In its application for a booster, Johnson & Johnson included the results of another large-scale trial that began in November 2020, in which they gave half their volunteers a second dose two months after the first. The other half received a placebo.
In August, the company announced that in the portion of the trial that took place in the United States, the efficacy rose to 94 percent. But in its report, the F.D.A. focused on the worldwide results, in which the increase was more modest, rising to 75 percent.
Dr. Hensley cautioned that the efficacy estimates from the trials had a fairly wide range of uncertainty. “What that tells you is that the slight changes in effectiveness here might be due to chance,” he said.
Against severe to critical Covid disease, two shots had an efficacy of 100 percent. But regulators warned in the analysis posted Wednesday that there was little data from that trial on the Delta variant, which now causes the vast majority of infections in the United States.
The emphasis on enhancing Johnson & Johnson’s vaccine with a second shot “reflects the fact that our booster conversation has shifted in recent weeks to not just preventing severe cases, hospitalizations and deaths. It has shifted to how we prevent infections, period,” Dr. Schwartz said. “J.&J. was lagging behind from the beginning.”

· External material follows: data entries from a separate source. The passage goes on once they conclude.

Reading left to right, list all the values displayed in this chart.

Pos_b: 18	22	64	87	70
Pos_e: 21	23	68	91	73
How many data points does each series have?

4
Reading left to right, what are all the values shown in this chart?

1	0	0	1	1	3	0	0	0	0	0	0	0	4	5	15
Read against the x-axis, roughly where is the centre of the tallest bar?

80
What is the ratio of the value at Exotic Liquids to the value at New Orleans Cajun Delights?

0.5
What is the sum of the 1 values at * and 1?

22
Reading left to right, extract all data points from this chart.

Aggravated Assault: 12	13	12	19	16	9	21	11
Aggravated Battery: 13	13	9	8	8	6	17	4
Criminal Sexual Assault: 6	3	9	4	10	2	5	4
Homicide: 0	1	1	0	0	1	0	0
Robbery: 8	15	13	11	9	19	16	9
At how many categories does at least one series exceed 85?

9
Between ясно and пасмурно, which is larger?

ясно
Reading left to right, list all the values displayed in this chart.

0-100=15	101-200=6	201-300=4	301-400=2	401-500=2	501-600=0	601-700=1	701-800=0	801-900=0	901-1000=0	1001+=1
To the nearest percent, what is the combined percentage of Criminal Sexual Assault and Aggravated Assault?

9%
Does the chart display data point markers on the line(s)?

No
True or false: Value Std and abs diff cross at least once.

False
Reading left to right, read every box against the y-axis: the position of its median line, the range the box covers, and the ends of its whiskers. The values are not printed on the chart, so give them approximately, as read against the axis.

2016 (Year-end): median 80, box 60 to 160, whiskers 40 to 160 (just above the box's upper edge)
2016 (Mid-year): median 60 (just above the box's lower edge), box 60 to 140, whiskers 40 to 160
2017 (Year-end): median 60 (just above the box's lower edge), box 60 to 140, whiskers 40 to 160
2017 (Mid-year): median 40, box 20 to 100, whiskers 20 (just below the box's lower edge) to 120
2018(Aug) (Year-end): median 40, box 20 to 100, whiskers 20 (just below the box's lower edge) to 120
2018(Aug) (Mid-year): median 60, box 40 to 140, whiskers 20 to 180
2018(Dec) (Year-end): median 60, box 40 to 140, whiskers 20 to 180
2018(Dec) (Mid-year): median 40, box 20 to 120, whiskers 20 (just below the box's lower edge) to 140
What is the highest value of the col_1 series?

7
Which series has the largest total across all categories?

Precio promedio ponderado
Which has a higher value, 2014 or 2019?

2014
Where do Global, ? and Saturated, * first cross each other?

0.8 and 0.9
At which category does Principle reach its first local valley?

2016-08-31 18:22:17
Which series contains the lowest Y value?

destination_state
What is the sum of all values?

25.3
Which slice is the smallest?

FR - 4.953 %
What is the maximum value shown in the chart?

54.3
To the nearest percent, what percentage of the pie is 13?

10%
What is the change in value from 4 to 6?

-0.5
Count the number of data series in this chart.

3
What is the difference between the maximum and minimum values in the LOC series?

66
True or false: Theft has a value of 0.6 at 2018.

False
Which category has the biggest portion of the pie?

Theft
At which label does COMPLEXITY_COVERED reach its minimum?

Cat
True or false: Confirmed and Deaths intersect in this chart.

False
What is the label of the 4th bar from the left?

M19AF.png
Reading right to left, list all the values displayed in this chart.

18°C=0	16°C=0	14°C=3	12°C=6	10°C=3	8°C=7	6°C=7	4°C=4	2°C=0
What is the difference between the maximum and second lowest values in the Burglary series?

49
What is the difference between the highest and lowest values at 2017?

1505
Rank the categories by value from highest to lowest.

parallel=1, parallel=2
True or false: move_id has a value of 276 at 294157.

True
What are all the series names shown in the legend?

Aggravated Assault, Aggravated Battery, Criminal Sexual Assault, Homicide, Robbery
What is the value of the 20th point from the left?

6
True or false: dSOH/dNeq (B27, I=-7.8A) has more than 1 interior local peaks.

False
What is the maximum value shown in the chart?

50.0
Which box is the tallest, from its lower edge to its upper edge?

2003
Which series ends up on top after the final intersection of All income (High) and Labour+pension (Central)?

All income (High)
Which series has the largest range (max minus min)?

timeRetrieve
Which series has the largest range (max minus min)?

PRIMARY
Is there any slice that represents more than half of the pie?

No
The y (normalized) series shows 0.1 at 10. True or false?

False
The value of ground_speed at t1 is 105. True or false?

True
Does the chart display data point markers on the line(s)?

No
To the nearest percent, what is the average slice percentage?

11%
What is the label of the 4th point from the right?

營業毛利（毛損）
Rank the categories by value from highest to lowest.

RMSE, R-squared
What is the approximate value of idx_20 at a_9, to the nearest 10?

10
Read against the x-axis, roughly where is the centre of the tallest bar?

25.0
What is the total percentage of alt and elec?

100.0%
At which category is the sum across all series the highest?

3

In August, when top Biden administration health officials announced plans to possibly begin administering booster shots in September to Moderna and Pfizer-BioNTech recipients, they said they anticipated that those who received Johnson & Johnson’s shot would also need one, though more data was needed.
That announcement “set unreasonable expectations” for those who had received Johnson & Johnson’s vaccine, Dr. Schwartz said, and “made the J.&J. conversation even that much more confusing.”
Sharon LaFraniere contributed reporting from Washington.